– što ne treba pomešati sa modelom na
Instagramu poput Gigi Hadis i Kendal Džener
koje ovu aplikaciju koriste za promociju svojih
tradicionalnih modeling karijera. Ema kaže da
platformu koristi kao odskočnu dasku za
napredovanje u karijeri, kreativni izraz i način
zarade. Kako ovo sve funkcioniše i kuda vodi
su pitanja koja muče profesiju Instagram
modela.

******

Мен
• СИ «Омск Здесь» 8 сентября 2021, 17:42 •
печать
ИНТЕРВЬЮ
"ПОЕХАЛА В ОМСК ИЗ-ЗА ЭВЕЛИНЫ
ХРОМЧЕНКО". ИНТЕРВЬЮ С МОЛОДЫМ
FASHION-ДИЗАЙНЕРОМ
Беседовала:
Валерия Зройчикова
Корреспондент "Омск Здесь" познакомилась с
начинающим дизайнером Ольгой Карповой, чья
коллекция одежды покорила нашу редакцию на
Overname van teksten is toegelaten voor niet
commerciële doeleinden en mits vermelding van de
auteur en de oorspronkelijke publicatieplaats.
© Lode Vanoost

******

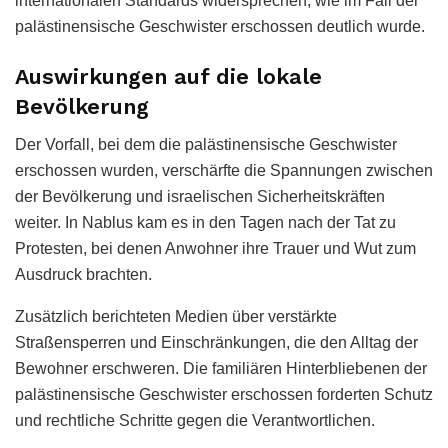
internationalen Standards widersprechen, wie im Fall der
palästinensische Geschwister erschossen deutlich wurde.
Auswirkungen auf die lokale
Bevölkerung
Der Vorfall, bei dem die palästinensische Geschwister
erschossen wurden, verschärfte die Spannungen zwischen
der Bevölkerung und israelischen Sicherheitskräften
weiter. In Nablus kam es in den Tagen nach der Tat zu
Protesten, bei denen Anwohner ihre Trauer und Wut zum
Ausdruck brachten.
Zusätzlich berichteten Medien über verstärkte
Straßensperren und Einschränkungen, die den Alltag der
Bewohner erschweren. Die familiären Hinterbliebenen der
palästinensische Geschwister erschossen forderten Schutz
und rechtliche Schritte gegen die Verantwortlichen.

******

### About this exercise
Put the material from the line that contains "sa modelom na" to the line that contains "zarade. Kako ovo sve funkcioniše i kuda vodi", both included, into a Markdown table with the columns Number and Text. Give each line its own numbered row and leave out any blank lines.

### Answer box
| Number | Text |
|---|---|
| 1 | – što ne treba pomešati sa modelom na |
| 2 | Instagramu poput Gigi Hadis i Kendal Džener |
| 3 | koje ovu aplikaciju koriste za promociju svojih |
| 4 | tradicionalnih modeling karijera. Ema kaže da |
| 5 | platformu koristi kao odskočnu dasku za |
| 6 | napredovanje u karijeri, kreativni izraz i način |
| 7 | zarade. Kako ovo sve funkcioniše i kuda vodi |